## YOUR TASK
Can you repeat the listing below word for word, from its first line through the line containing "ÇİN’İN DOĞU TÜRKİSTAN’DAKİ"?

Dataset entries
※

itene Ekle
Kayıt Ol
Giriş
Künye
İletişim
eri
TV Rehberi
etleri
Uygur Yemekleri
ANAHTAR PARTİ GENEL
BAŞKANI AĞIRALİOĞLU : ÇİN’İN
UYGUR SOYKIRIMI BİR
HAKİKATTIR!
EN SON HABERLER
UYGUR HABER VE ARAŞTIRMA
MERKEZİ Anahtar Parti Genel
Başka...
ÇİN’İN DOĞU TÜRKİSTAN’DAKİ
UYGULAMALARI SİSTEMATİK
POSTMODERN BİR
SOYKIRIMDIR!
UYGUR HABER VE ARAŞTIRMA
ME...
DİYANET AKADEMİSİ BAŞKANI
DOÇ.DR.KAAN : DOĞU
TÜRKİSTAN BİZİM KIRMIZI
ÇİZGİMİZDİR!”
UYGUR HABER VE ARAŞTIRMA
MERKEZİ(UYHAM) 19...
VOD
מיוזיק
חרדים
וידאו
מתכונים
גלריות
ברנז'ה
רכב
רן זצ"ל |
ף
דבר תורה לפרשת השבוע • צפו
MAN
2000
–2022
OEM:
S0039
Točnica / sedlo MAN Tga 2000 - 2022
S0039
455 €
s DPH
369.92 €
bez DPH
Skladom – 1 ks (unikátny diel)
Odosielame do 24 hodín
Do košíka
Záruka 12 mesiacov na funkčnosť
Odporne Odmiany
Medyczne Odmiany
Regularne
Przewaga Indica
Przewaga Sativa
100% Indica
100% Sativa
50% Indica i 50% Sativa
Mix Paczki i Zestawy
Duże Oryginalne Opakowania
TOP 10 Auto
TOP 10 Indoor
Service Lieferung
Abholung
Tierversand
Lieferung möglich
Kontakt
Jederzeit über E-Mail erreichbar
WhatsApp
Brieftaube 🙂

※

## RESULT FOR THIS TASK
itene Ekle
Kayıt Ol
Giriş
Künye
İletişim
eri
TV Rehberi
etleri
Uygur Yemekleri
ANAHTAR PARTİ GENEL
BAŞKANI AĞIRALİOĞLU : ÇİN’İN
UYGUR SOYKIRIMI BİR
HAKİKATTIR!
EN SON HABERLER
UYGUR HABER VE ARAŞTIRMA
MERKEZİ Anahtar Parti Genel
Başka...
ÇİN’İN DOĞU TÜRKİSTAN’DAKİ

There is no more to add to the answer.